Wanna step outside? The bull red fishery is upon us
Published 12:00 am Thursday, August 17, 2023
By Dan Kibler
The recent success of a local fisherman at the coast reminded me on Monday that we’re approaching the peak months of one of the most exciting fisheries in North Carolina: big drum in the Neuse River.
An old hunting buddy was fishing for tarpon with a guide out of Oriental the other day, and they stopped on a spot to catch some slot-sized reds on the way back to port. On about the third cast with a standard medium-action spinning rod, my buddy hooked a monster.
The big red almost spooled his 3000 class spinning reel twice, and finally, after two hours, the guide was slipping the huge fish’s head into the landing net, grabbing its tail and lifting it into the boat. The fish was 49 inches long — which usually indicates about a 50-pound bull red. It was quickly revived and released.
North Carolina probably has no better fishery, salt or fresh, than the catch-and-release fishery for giant reds in August and September near the mouth of the Neuse and across the Pamlico Sound. Big fish are moving back into their spawning areas, where they will remain for several months before the water cools and they make their way back to the ocean through North Carolina’s many inlets. That’s when the surf fishermen who line Buxton’s Cape Point do battle with big reds on huge, heavy surf rods.
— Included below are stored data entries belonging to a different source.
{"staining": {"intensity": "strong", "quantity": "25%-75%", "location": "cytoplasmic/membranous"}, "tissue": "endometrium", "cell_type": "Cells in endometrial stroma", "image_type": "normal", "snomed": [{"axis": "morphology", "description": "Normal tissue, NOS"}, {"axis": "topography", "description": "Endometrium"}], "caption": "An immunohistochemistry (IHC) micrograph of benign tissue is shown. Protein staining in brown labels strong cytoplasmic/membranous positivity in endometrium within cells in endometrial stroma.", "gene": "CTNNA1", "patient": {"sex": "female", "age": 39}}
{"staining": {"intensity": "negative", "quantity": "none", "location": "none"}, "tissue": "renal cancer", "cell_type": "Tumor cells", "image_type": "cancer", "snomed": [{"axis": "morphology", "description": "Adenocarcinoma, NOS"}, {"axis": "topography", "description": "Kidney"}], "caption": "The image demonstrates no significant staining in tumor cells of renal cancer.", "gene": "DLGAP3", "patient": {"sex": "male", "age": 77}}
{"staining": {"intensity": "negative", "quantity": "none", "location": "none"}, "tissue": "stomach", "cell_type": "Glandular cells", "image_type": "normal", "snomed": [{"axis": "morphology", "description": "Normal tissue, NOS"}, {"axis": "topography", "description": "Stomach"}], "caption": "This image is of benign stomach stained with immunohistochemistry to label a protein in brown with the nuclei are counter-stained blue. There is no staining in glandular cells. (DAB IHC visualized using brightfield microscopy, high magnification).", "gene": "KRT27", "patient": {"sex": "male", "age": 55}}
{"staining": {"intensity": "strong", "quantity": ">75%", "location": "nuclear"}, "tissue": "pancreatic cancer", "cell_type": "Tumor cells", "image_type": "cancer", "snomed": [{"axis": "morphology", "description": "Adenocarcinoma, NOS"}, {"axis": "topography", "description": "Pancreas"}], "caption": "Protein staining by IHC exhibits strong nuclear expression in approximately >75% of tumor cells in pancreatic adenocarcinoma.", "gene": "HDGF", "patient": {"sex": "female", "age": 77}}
Most bull reds will be caught this month and next, especially around the full moons, by anglers fishing live or cut bait on the bottom around shoals and sandbars in the sound and river after dark, but some will be caught on heavier tackle under big popping-cork rigs using soft-plastic artificials. Since fish longer than 27 inches can’t be kept, anglers fishing in the Pamlico are required to use a single, barbless circle hook on a short leader. An Owen Lupton rig is required when fishing in the Pamlico Sound with a hook larger than 4/0 between July 1 and Sept. 30, from 7 p.m. to 7 a.m.
The short leader is tied to a barrel swivel, and a big egg sinker is threaded onto the running line above the swivel. That allows the baitfish to move a bit – or the chunk of cut bait to sway in the water, putting off scent. The big drum generally picks the bait up, and the circle hook usually catches the red in the corner of the mouth, making him easier to handle during the fight and easier to release in good shape when the fight’s over.
State offers novice hunters instructional webinars
The N.C. Wildlife Resources Commission has put a lot of emphasis over the past 10 or so years on recruiting new sportsmen to hunting and fishing.
But the Commission doesn’t stop when they sell you a license. Staff members also want you to do things correctly, and to that end, the Commission is offering six free hunting-related webinars this fall to help individuals who have never hunted, are new to hunting or lack social support for hunting.
Preregistration is required through GoOutdoorsNorthCarolina.com for these webinars:
- Sept 5 – Deer hunting
- Sept. 7 – Deer processing
- Sept. 19 – Squirrel hunting
- Sept. 26 – Ducks Unlimited/waterfowl hunting
- Oct. 10 – Delta Waterfowl/waterfowl hunting
- Dec. 8 – Upland game hunting
All webinars will be held from 7-8 p.m. and will conclude with a 30-minute question and answer session. When you preregister, you will be sent an email containing information on how to join the webinar.
“The webinars are intended to assist both novice and experienced hunters alike,” said Walter “Deet” James, a Commission biologist. “They are especially valuable for those who may not have access to an existing hunting community of family members or friends.”
A recording of each presentation will be available the week after each webinar on WRC’s YouTube channel.